Obama would never literally follow in Brown’s footsteps, of course, but the chief executive’s reliance on the polarizing rhetoric of class warfare and his assault on the facts of recent economic history recall Brown’s obstinate radicalism that the vast majority of Americans North and South rejected. Take the claim of an extreme unfairness at the heart of Obama’s address: “Some billionaires have a tax rate as low as one percent. One percent. That is the height of unfairness. It is wrong. It’s wrong that in the United States of America, a teacher or a nurse or a construction worker, maybe earns $50,000 a year, should pay a higher tax rate than somebody raking in $50 million.”
It’s a guaranteed applause line and a total fabrication.

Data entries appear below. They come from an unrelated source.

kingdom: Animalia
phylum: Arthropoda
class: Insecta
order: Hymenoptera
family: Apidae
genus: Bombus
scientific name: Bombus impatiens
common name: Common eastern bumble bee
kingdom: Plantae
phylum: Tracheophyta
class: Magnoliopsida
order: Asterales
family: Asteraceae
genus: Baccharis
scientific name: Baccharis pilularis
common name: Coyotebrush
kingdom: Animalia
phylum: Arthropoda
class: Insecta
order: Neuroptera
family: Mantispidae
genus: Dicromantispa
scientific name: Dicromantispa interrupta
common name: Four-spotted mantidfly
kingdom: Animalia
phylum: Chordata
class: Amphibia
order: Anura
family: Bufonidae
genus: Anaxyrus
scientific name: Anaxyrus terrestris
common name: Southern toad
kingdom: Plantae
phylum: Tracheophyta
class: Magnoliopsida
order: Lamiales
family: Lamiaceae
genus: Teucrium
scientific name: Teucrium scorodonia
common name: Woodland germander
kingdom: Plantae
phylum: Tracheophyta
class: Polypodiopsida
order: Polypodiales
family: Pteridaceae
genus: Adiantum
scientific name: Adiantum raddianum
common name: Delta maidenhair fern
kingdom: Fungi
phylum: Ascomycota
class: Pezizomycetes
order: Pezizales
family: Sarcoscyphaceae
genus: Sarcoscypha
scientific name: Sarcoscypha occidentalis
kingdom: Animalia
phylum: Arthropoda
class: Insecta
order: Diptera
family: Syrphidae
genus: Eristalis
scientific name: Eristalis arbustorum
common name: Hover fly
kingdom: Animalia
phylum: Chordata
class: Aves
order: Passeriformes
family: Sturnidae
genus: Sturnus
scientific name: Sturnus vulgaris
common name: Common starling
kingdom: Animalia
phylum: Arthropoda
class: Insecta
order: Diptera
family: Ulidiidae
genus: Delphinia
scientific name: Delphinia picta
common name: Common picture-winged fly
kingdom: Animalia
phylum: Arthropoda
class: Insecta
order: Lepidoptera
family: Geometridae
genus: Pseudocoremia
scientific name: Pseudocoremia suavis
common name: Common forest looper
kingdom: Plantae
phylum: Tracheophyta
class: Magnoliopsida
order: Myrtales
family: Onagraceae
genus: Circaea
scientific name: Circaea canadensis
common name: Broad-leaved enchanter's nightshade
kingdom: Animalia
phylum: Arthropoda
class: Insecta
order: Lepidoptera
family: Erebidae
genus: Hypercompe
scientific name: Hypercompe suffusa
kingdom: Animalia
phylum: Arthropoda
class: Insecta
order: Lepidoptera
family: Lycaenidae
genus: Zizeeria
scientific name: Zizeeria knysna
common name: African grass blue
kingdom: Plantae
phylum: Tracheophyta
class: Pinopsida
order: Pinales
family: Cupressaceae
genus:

As Washington Post Fact Checker Glenn Kessler reported yesterday, “an administration official conceded the White House had no actual data to back up the president’s assertion, but argued that other reports showed that some of the wealthy pay little in taxes.” So Obama’s case for the higher taxes required to fund his exploding federal spending rest on hearsay.
Similarly, Obama endlessly repeats his contention that the Bush tax cuts of 2001 and 2003 were “the most expensive tax cuts for the wealthy in history.” That characterization is the key to his claim that his predecessor’s policies caused the Great Recession of 2008, as well as “the slowest job growth in half a century and massive deficits.” But again, as noted by Kessler, Obama “should not suggest that the Bush tax cuts were aimed only at the wealthy, since that is not correct.” Obama can make whatever arguments he likes for his policies, but surely that’s possible without doing rhetorical violence to the facts.